Gloucester sea serpent of 1817

According to Stephanie Hall’s Aug. 8, 2016 article “The Great American Sea Serpent” in Folklife Today, beginning with a sighting of the Gloucester, Massachusetts sea serpent in August 1817, the idea arose that there was a sea serpent found in the Atlantic off North and South America. Gloucester legends had told of a strange monster on the coast from colonial times. An 1817 report of the Linnaean Society of Massachusetts summarized interviews with people who had seen it, including sightings from previous years. They proposed that it was a new species, Scoliophis atlanticus. It was said to be a dark sinuous animal that moved vertically up and down in the water like a caterpillar. But actual reports of observers varied a great deal. Witnesses on the shore said it resembled a long line of barrels, riding high in the water. Those who saw it from ships reported a snake that was dark with a head like a horse. Subsequent drawings of it varied a good deal. Captain Joseph Woodward of the schooner Adamant reported an encounter off the coast of Cape Ann in May, 1818. He said he shot a cannon at the monster. He was quoted as saying that after the cannon shot:


The serpent shook its head and its tail in an extraordinary manner and advanced toward the ship with open jaws; I had caused the cannon to be reloaded, but he had come so near that all the crew were seized with terror, and we thought only of getting out of his way. He almost touched the vessel and, had I not tacked as I did, he would certainly have come on board. He dived, but in a moment we saw him come up again with his head on one side of the vessel and his tail on the other as if he was going to lift up and upset us. However, we did not feel any shock. He remained five hours near us, only going backward and forward.

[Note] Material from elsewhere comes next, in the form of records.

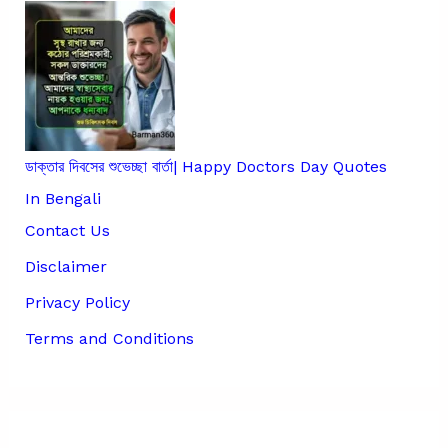
ডাক্তার দিবসের শুভেচ্ছা বার্তা| Happy Doctors Day Quotes
In Bengali
Contact Us
Disclaimer
Privacy Policy
Terms and Conditions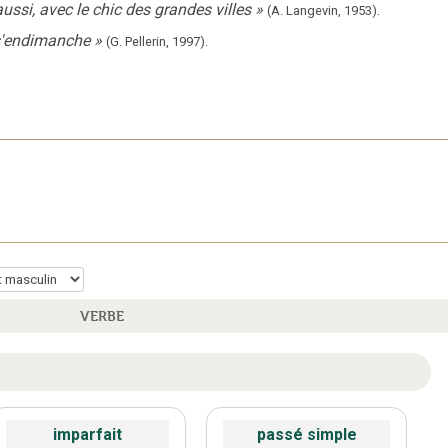
ussi, avec le chic des grandes villes
»
(A. Langevin,
1953).
 s'endimanche
»
(G. Pellerin,
1997).
VERBE
imparfait
passé simple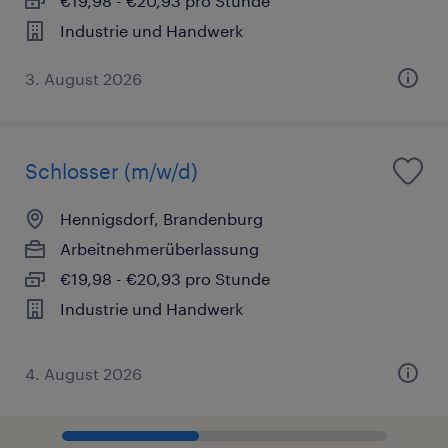
€19,98 - €20,93 pro Stunde
Industrie und Handwerk
3. August 2026
Schlosser (m/w/d)
Hennigsdorf, Brandenburg
Arbeitnehmerüberlassung
€19,98 - €20,93 pro Stunde
Industrie und Handwerk
4. August 2026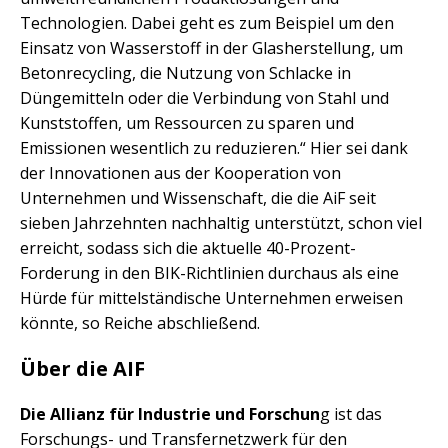
Technologien. Dabei geht es zum Beispiel um den
Einsatz von Wasserstoff in der Glasherstellung, um
Betonrecycling, die Nutzung von Schlacke in
Düngemitteln oder die Verbindung von Stahl und
Kunststoffen, um Ressourcen zu sparen und
Emissionen wesentlich zu reduzieren.“ Hier sei dank
der Innovationen aus der Kooperation von
Unternehmen und Wissenschaft, die die AiF seit
sieben Jahrzehnten nachhaltig unterstützt, schon viel
erreicht, sodass sich die aktuelle 40-Prozent-
Forderung in den BIK-Richtlinien durchaus als eine
Hürde für mittelständische Unternehmen erweisen
könnte, so Reiche abschließend.
Über die AIF
Die Allianz für Industrie und Forschun
g ist das
Forschungs- und Transfernetzwerk für den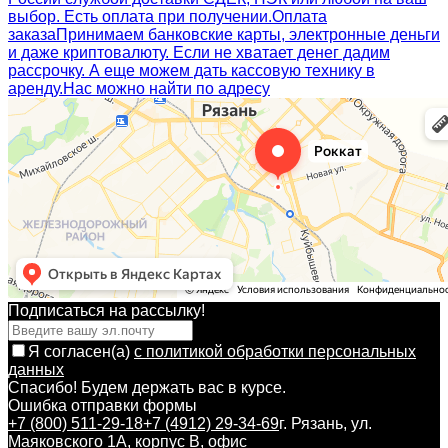
выбор. Есть оплата при получении.
Оплата
заказа
Принимаем банковские карты, электронные деньги
и даже криптовалюту. Если не хватает денег дадим
рассрочку. А еще можем дать кассовую технику в
аренду.
Нас можно найти по адресу
Подписаться на рассылкy!
Я согласен(a)
с политикой обработки персональных
данных
Спасибо! Будем держать вас в курсе.
Ошибка отправки формы
+7 (800) 511-29-18
+7 (4912) 29-34-69
г. Рязань, ул.
Маяковского 1А, корпус B, офис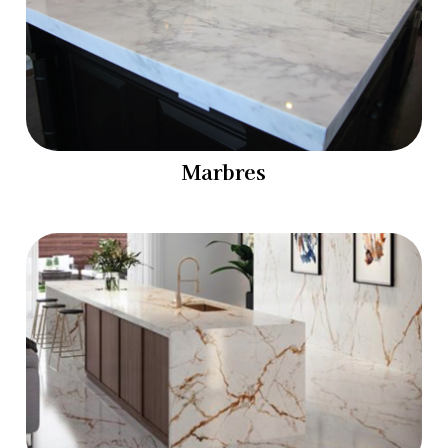
Marbres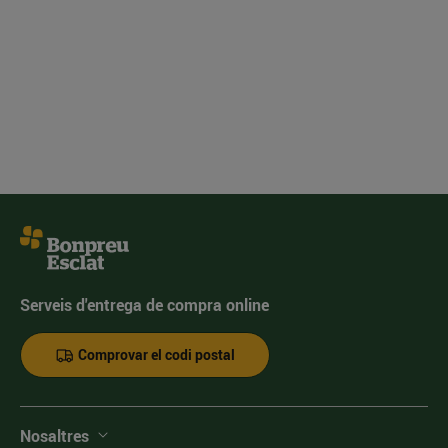
Serveis d'entrega de compra online
Comprovar el codi postal
Nosaltres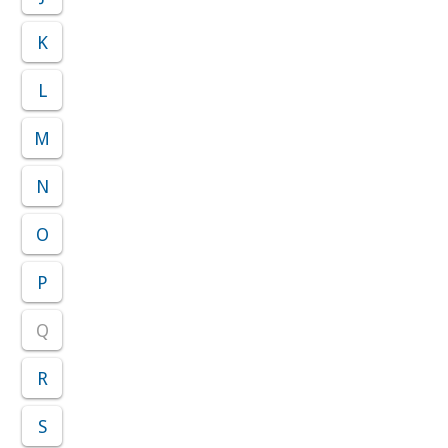
K
L
M
N
O
P
Q
R
S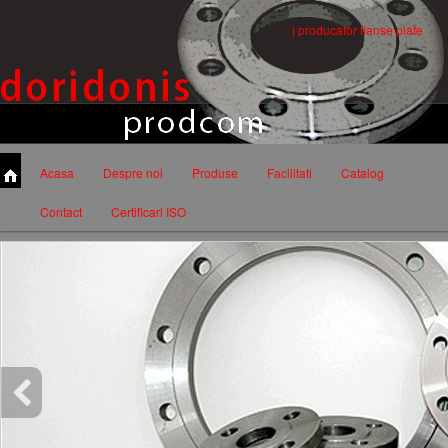
| producator flanse plate
Acasa
Despre noi
Produse
Facilitati
Catalog
Contact
Certificari ISO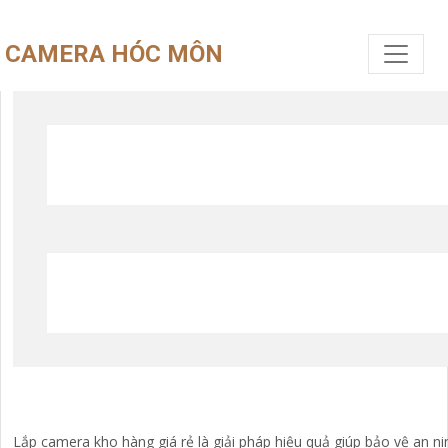
CAMERA HÓC MÔN
Lắp camera kho hàng giá rẻ là giải pháp hiệu quả giúp bảo vệ an 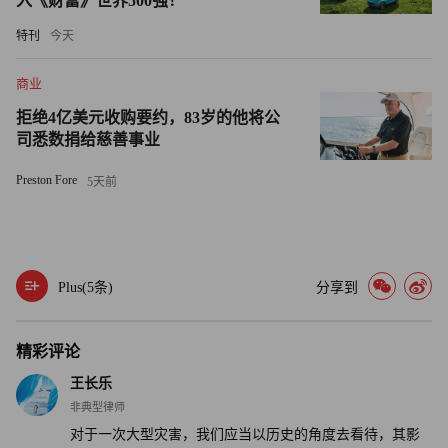
入《财富》世界500强！
医学界现在确认可以干扰内分泌的化学物质中，例如苯，这
特刊
今天
些物质能够导致激素相关的癌症，比如子宫癌。
商业
迪雷克托称：“将子宫癌纳入‘9·11’相关疾病清单是保护妇女
拒绝4亿美元收购要约，83岁的他将公
权利的一个重大胜利。”她还指出她所服务的客户不仅承受
司悉数捐给慈善事业
着病痛，还因为支付医疗保健费用而面临“财务崩溃”。
Preston Fore
5天前
“我们不希望任何人考虑文书工作或‘我在这个网站上提交的
申请正确吗？’这样的问题。”迪雷克托说。“我们希望他们
照顾好自己的健康，照顾好家人，做好自己的工作，过好自
己的生活。”
Plus(
5
条)
分享到
将子宫癌纳入“9·11”相关疾病清单，受害者就可以加入世贸
精彩评论
中心健康计划，提供她们在给定时间范围内出现在暴露区的
王长乐
信息，以供确认其所患疾病与“9·11”有关。一旦获得批准，
非典型律师
她们就能够获得免费或二级医疗保健服务。
对于一次大型灾害，我们应当以历史的角度去看待，其影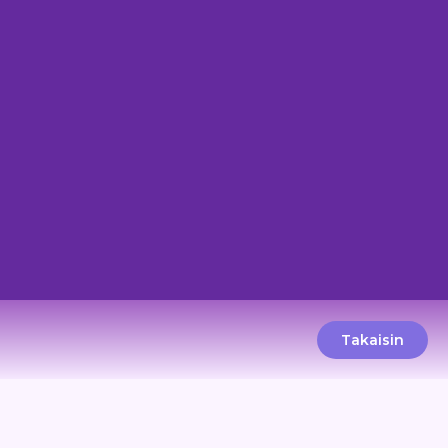
Takaisin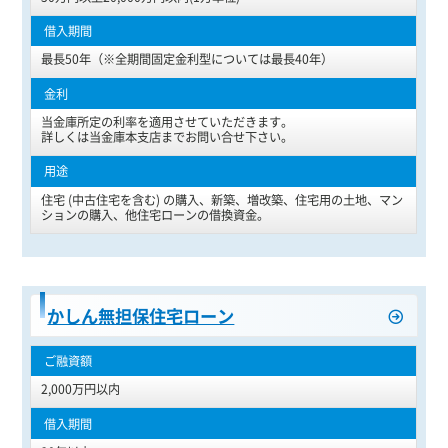
最長50年（※全期間固定金利型については最長40年）
当金庫所定の利率を適用させていただきます。
詳しくは当金庫本支店までお問い合せ下さい。
住宅 (中古住宅を含む) の購入、新築、増改築、住宅用の土地、マン
ションの購入、他住宅ローンの借換資金。
かしん無担保住宅ローン
2,000万円以内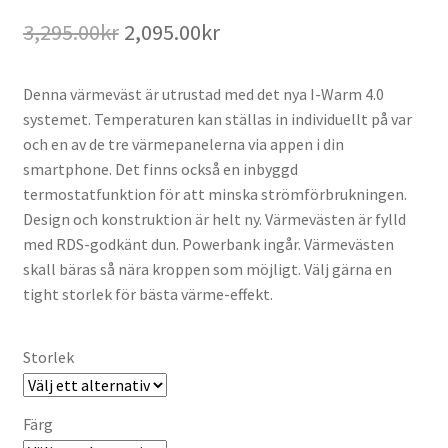
Det
Det
3,295.00
kr
2,095.00
kr
ursprungliga
nuvarande
Denna värmeväst är utrustad med det nya I-Warm 4.0
priset
priset
systemet. Temperaturen kan ställas in individuellt på var
var:
är:
och en av de tre värmepanelerna via appen i din
smartphone. Det finns också en inbyggd
3,295.00kr.
2,095.00kr.
termostatfunktion för att minska strömförbrukningen.
Design och konstruktion är helt ny. Värmevästen är fylld
med RDS-godkänt dun. Powerbank ingår. Värmevästen
skall bäras så nära kroppen som möjligt. Välj gärna en
tight storlek för bästa värme-effekt.
Storlek
Färg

— British Literary Gazette, August 1, 1818 (page 489)

The Great Sea Serpent of Casco Bay

According to Chelsea Steinaur-Scudder’s essay “The Great Sea Serpent of Casco Bay” in Emergence Magazine, in 1779 Edward Preble, an ensign on the ship Protector, spotted a great serpent in Penobscot Bay, off the coast of Maine. Ordered into a longboat, Preble approached the beast — whose head rose several feet out of the water atop a thick neck like that of a giant snake — took aim, and fired a shot. He missed. The creature vanished beneath the surface, never to be seen by Preble again.

Nearly 40 years later, in the summer of 1818, a serpentine monster was sighted from Week’s Wharf in Portland Harbor. In 1836 Captain Black, aboard the schooner Fox, reported a sighting of a snakelike creature in the seas near Mount Desert Rock. Major General H. C. Merriam and his sons were sailing to Wood Island Light in 1905, when they spotted a “monster serpent,” which proceeded to swim circles around their boat. In 1910, from the deck of the steamer Bonita, passengers saw an 80-foot-long black beast with white spots arc through the water.

In local folklore these sightings have cumulatively been attributed to the mysterious existence of the Casco Bay sea serpent, an elusive monster ever roaming the cold Atlantic waters off the coast of southern Maine.

Many of the ideas formed about sea serpents in the 19th century with the problem of the great American sea serpent were brought into the 20th, and some are still with us today. Some of these 19th century ideas are cleverly brought together in a Washington Times article, “The Sea Serpent is a Fact” from April 24, 1904, available via Chronicling America. A fanciful drawing of a giant oarfish dominates the page, accompanied by depictions of sea serpents sighted during the past century. Notice the plesiosaur at the bottom of the page. The vigorous life of the theory of surviving ancient creatures can be seen in “Possible Sea-Serpents: Prehistoric Monsters that May Not be Extinct,” by Frederic A. Lucas, director of the Brooklyn Institute of Arts and Sciences. New-York Tribune Sunday Magazine. (New York, NY), 18 June 1905, page 5 (also found in Chronicling America).